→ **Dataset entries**
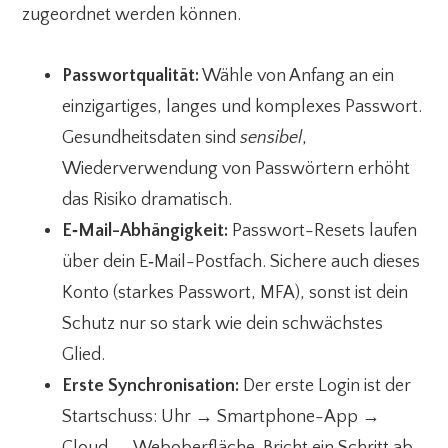
zugeordnet werden können.
Passwortqualität:
Wähle von Anfang an ein
einzigartiges, langes und komplexes Passwort.
Gesundheitsdaten sind
sensibel
,
Wiederverwendung von Passwörtern erhöht
das Risiko dramatisch.
E‑Mail-Abhängigkeit:
Passwort-Resets laufen
über dein E‑Mail-Postfach. Sichere auch dieses
Konto (starkes Passwort, MFA), sonst ist dein
Schutz nur so stark wie dein schwächstes
Glied.
Erste Synchronisation:
Der erste Login ist der
Startschuss: Uhr → Smartphone-App →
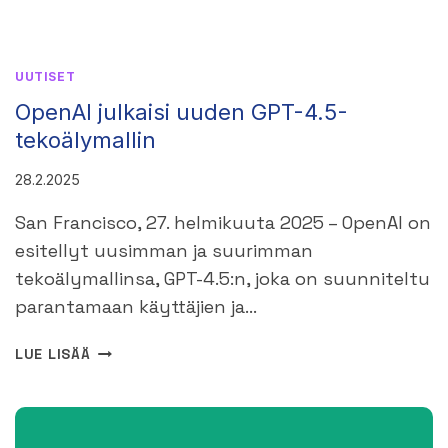
UUTISET
OpenAI julkaisi uuden GPT-4.5-
tekoälymallin
28.2.2025
San Francisco, 27. helmikuuta 2025 – OpenAI on
esitellyt uusimman ja suurimman
tekoälymallinsa, GPT-4.5:n, joka on suunniteltu
parantamaan käyttäjien ja…
OPENAI
LUE LISÄÄ
JULKAISI
UUDEN
GPT-
4.5-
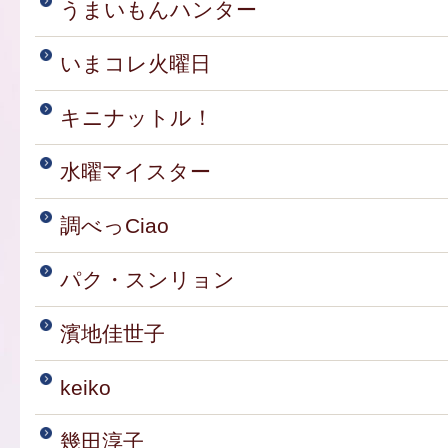
うまいもんハンター
いまコレ火曜日
キニナットル！
水曜マイスター
調べっCiao
パク・スンリョン
濱地佳世子
keiko
幾田淳子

→ **TASK DETAILS**
Lines in the data that hold "dein" must be located and copied.

→ **EXERCISE OUTPUT**
über dein E‑Mail-Postfach. Sichere auch dieses
Konto (starkes Passwort, MFA), sonst ist dein
Schutz nur so stark wie dein schwächstes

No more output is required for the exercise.